Tension mounted with every step, reaching a peak when a theatrical machine was drawn up alongside the coffin. Gears were set in motion and a likeness of Caesar’s naked body was raised up high: a wax statue with twenty-three wounds reproduced in gory detail, dripping with a vermilion stain that looked just like blood. In this way, even those who had not seen his corpse could witness the devastation wreaked on Caesar’s body.
In the Forum, in a clearing quite close to the Domus Publica, wood had been piled for the pyre. The bier was placed upon it. A leaden silence fell on the crowded square.
An actor recited the verses of a great poet:
I spared their lives
So they could kill me!
This gave rise to an explosion of indignant shouting that grew even louder when a crier read out the words of the senatus consultum in which the senators had sworn to defend Caesar with their own lives.
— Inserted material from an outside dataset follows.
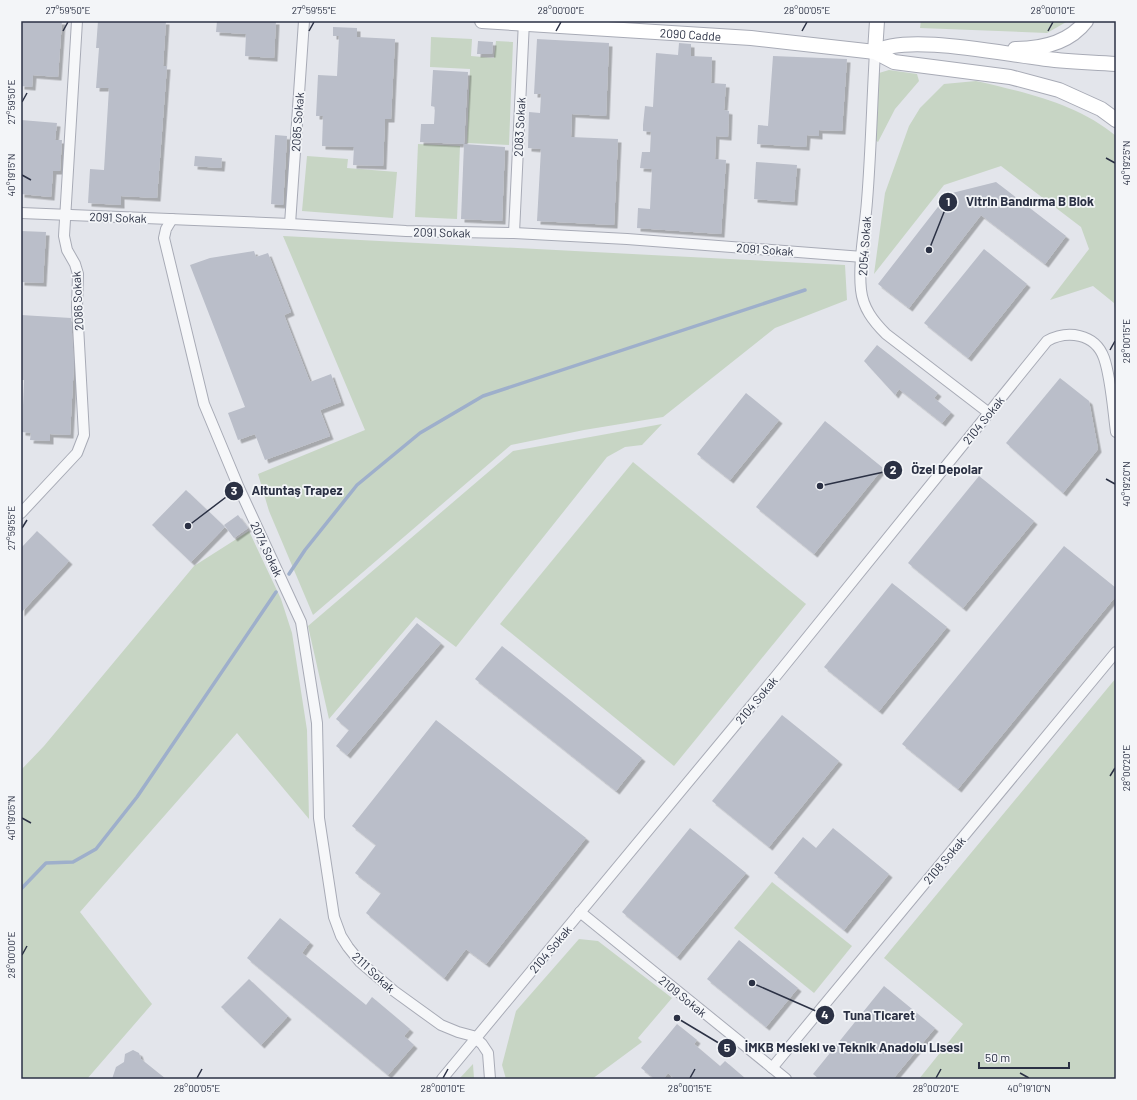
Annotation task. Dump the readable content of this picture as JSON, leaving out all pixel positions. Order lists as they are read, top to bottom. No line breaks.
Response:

Curses and insults rang from every corner of the square.
Then two centurions appeared, armed to the teeth: Publius Sextius, known as ‘the Cane’, and Silius Salvidienus. Each held a torch and took up position beside the pyre.
Antony mounted the Rostra and raised a hand to request silence from the already agitated crowd, which was seething with violent emotions that threatened to spill over at any moment.
Brutus, hidden at the far end of the square, behind the trees of the Iuturna fountain, could see even at this distance the grotesque wax image of Caesar stabbed. He could hear in his mind the words that Caesar had said to him with his last breath, as Brutus had thrust his dagger into Caesar’s groin. ‘Even you. .’
He instantly understood what Cicero had meant to say at the session at the Temple of Tellus. All was lost. Nothing could stop a new, bloody civil war from breaking out.
All at once, in the sudden, mortal silence, Antony’s voice rang out.
‘Friends, Romans, countrymen! I have come to bury Caesar!’
Epilogue
Decius Scaurus and his companions, thwarted by the fury of Publius Sextius and deprived of the leadership of Mustela, had continued on their mission, but they never succeeded in closing in on the centurion, who had escaped down the parallel paths of the Apennines. Too late, however, for meeting his appointment with destiny.
Three days later they found the body of their commander, Sergius Quintilianus, at the side of the Via Cassia. His life had ended in combat.
They paid their last respects to him, simply, then burned his body on a pyre of woody vines. They threw their weapons into the fire as a final homage to his memory.
They brought his ashes back to the villa and buried them together with those of his son, at the foot of an old cypress, so they could rest, finally united, in the kingdom of shadows.